▶ Job: Only the lines holding "demonstration" are wanted; find them in the listing and return each one.

(Task material Opens)

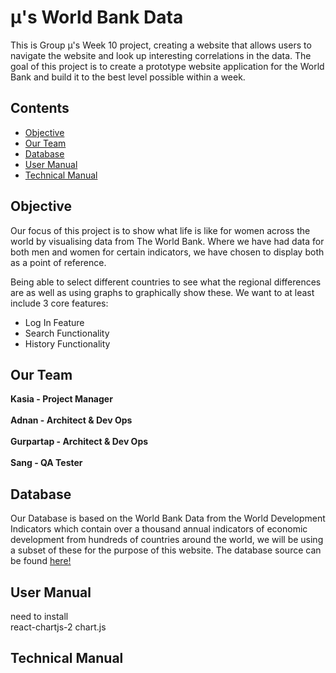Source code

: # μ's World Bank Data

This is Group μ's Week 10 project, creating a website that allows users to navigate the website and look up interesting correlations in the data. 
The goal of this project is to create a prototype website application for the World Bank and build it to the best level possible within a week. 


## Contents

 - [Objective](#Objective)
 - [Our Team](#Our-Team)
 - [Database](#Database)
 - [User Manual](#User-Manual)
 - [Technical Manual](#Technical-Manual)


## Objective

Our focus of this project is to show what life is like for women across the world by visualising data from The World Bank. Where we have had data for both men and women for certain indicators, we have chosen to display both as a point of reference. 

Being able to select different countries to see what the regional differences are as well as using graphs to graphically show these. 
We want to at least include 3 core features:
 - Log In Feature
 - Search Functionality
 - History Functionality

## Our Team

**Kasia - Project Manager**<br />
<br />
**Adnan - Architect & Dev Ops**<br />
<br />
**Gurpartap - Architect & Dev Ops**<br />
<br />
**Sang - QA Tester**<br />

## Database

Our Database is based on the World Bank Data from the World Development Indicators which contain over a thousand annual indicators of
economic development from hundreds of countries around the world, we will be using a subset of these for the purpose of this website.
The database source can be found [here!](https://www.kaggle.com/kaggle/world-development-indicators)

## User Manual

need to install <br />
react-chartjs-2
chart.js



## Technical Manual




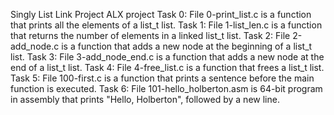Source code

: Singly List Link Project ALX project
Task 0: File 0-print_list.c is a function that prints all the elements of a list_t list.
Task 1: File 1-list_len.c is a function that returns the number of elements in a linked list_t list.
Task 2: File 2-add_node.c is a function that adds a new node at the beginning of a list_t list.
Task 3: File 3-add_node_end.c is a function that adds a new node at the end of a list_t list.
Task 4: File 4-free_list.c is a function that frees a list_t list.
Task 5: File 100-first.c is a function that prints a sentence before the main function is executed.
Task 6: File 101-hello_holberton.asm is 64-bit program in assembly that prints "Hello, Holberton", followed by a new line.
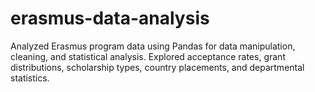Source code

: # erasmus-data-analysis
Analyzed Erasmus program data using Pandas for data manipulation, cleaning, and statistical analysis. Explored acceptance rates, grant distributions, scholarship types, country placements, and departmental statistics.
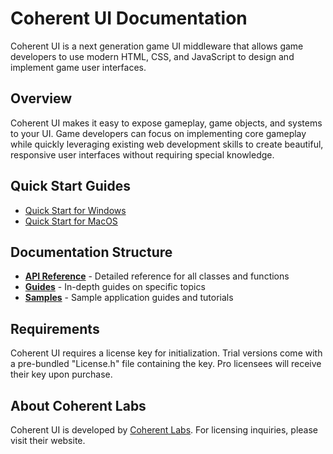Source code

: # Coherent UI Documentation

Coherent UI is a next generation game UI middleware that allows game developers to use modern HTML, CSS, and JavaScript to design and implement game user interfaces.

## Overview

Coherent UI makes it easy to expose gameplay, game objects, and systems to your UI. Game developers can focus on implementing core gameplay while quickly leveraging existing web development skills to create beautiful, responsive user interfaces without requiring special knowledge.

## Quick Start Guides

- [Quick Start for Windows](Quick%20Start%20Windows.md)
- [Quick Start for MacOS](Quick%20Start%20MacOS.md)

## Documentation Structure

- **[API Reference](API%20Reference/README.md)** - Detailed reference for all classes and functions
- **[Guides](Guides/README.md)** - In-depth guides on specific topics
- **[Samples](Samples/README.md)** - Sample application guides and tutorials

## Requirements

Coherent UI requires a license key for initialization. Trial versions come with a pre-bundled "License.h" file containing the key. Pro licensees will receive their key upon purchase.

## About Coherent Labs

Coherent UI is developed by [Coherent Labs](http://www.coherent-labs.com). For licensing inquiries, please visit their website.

(Task material Closes)
(Task material Opens)

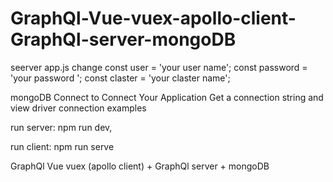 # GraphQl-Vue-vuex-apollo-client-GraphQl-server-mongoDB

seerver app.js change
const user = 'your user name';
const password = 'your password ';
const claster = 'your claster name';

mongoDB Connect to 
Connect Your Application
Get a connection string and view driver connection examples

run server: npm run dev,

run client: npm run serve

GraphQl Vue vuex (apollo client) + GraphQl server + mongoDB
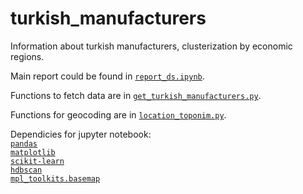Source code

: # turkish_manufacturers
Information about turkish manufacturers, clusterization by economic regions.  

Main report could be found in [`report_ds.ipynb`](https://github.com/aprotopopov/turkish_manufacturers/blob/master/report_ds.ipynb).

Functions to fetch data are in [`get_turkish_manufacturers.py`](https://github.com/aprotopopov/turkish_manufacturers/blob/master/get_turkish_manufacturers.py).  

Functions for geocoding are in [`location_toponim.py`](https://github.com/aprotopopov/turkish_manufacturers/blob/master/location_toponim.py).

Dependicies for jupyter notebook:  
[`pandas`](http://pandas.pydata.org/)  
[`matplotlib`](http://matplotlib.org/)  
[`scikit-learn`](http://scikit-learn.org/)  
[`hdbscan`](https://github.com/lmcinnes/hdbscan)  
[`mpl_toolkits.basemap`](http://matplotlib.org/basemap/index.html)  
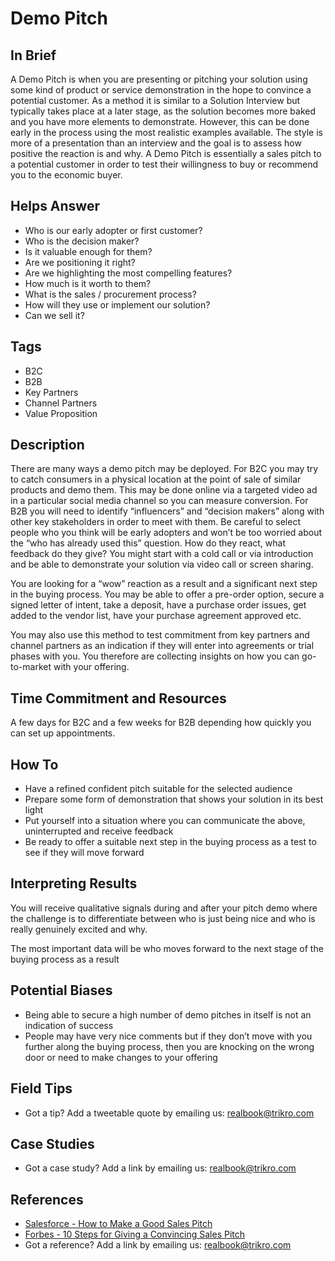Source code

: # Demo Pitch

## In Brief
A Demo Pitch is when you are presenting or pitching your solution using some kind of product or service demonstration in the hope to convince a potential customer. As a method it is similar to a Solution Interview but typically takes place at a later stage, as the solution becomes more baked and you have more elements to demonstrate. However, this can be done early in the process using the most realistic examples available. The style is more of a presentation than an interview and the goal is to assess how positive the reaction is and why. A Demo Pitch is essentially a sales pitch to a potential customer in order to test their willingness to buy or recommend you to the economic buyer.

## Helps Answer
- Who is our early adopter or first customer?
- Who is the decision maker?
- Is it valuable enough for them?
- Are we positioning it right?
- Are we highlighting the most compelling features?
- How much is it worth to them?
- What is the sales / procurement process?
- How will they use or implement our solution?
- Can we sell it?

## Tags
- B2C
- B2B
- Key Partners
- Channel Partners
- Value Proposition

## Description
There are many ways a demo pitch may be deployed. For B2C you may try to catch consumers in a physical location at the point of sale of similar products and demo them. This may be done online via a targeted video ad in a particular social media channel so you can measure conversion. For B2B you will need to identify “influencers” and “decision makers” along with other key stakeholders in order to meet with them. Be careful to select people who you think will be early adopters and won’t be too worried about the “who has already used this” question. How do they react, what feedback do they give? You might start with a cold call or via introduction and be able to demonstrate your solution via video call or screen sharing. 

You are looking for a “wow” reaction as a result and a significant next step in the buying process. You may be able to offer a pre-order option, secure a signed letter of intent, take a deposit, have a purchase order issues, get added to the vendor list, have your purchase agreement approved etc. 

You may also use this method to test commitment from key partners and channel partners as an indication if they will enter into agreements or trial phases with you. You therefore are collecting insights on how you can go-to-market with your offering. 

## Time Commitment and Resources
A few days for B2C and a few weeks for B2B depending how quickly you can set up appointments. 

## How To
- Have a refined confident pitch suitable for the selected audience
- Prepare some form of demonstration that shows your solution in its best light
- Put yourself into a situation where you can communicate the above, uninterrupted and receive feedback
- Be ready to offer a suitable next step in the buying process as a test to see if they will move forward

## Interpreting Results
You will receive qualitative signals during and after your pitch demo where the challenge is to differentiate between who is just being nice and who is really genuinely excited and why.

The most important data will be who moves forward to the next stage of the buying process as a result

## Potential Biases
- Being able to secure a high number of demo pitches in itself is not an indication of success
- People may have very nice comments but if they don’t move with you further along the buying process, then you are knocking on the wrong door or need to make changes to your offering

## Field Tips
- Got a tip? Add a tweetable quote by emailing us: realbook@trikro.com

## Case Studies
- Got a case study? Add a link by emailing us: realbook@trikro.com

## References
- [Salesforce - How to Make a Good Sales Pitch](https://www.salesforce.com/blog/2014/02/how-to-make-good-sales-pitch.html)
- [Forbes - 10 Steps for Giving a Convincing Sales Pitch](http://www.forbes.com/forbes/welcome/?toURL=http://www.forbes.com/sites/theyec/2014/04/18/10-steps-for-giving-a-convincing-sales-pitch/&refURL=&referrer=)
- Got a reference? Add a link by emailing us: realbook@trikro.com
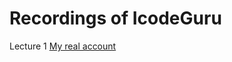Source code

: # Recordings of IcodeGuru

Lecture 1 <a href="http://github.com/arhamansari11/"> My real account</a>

(Task material Closes)

▶ Answer below:
A Demo Pitch is when you are presenting or pitching your solution using some kind of product or service demonstration in the hope to convince a potential customer. As a method it is similar to a Solution Interview but typically takes place at a later stage, as the solution becomes more baked and you have more elements to demonstrate. However, this can be done early in the process using the most realistic examples available. The style is more of a presentation than an interview and the goal is to assess how positive the reaction is and why. A Demo Pitch is essentially a sales pitch to a potential customer in order to test their willingness to buy or recommend you to the economic buyer.
- Prepare some form of demonstration that shows your solution in its best light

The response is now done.